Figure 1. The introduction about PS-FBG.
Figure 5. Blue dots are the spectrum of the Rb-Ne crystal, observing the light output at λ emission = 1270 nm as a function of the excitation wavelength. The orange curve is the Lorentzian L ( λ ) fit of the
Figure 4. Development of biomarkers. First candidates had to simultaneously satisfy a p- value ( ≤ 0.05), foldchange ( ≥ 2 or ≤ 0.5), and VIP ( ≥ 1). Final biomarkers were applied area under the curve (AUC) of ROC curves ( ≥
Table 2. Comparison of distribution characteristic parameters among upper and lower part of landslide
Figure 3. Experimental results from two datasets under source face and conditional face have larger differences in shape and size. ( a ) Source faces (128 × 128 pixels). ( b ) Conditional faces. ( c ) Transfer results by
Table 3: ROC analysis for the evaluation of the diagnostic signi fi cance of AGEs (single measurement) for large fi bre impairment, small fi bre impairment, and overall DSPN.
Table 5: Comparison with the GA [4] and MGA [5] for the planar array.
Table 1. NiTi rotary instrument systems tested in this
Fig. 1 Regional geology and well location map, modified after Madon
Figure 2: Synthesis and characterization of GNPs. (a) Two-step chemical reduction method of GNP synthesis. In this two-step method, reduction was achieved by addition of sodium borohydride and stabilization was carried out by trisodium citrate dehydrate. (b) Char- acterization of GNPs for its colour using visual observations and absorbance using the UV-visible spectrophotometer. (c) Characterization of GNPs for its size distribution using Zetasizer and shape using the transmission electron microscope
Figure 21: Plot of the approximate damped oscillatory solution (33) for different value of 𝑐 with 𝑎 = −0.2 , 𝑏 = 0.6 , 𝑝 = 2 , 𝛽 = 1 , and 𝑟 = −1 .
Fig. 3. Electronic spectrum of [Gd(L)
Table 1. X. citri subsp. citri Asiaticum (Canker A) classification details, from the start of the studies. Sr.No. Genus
--- --- ---
§ **Exercise instructions**
From the records above, count how many lines hold the string "with", then give only that number.

§ **Exercise output**
2